Looking over his glasses the 25 year old Angelo seemed to be gauging my authenticity as he quizzed my knowledge.

When I recounted the story to my friend, urban planning guru Steve Patterson, he quipped “You’ve been living in cool city neighborhoods since he was in elementary school”.

After that prickly first impression I slowly began to understand and appreciate him. I recently gave him a big drunk pat on the back and told him he was alright.

Angelo’s life is Cherokee Street. Walk down the gritty stretch any given day or night and you’re likely to spot him dining at Black Bear Bakery, conversing on the sidewalk or holding court at Foam.

After what he calls a “dreadful” and lonely upbringing as an awkward gay kid in exurban St.
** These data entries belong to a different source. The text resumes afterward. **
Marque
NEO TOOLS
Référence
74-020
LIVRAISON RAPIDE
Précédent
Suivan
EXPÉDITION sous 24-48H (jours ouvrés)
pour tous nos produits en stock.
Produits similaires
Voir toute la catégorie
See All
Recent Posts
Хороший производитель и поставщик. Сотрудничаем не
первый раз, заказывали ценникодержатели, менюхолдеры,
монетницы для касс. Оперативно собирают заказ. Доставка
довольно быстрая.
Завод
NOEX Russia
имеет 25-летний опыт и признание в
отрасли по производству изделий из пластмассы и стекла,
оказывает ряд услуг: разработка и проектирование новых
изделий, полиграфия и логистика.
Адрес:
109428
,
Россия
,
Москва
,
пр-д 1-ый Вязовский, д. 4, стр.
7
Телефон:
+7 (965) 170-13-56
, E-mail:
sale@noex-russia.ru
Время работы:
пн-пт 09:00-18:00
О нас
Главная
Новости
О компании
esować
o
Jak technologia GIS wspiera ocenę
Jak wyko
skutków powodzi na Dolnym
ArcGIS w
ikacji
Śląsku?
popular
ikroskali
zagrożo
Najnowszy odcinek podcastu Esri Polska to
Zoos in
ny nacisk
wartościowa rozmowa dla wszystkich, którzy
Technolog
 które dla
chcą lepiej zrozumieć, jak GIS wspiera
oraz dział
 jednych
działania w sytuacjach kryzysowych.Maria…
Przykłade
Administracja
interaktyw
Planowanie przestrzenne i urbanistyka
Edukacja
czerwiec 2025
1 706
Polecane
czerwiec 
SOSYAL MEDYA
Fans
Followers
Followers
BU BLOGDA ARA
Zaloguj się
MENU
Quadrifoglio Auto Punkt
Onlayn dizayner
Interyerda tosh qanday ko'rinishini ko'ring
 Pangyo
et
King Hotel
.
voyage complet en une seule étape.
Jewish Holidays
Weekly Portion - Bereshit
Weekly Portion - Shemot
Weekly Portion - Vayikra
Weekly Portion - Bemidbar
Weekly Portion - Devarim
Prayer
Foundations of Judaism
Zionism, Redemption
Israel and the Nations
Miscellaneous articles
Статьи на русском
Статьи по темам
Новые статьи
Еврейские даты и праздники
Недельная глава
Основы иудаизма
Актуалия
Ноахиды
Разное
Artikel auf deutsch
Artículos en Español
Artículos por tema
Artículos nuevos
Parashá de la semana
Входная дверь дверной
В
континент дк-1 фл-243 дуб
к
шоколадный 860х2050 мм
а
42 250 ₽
Charles County he felt an instant connection with the area.

“When I came to Cherokee Street I found a welcoming atmosphere. Despite my social awkwardness and strange personality I found acceptance and appreciation. I never won a popularity contest in my life; but now I’ve been twice-elected as board member on the local taxing district.”

The business community knows and respects his dedication to the neighborhood, including Randy Vines of STL-Style. “Angelo’s unwavering optimism about Cherokee is inspirational” said Vines.

Today not much happens on Cherokee that Angelo doesn’t know about. “Block by block there are people that amaze and excite me every day. So many people doing so much with their lives; giving hope for the future of this community and, of course, my own future.”

Angelo loves the historic brick architecture, and because he lives, works, and plays in the area he doesn’t need a car.

“Cherokee is, quite frankly, my first home. That’s largely why I am so fanatical about it. Cherokee is my home and Cherokee people are my family.”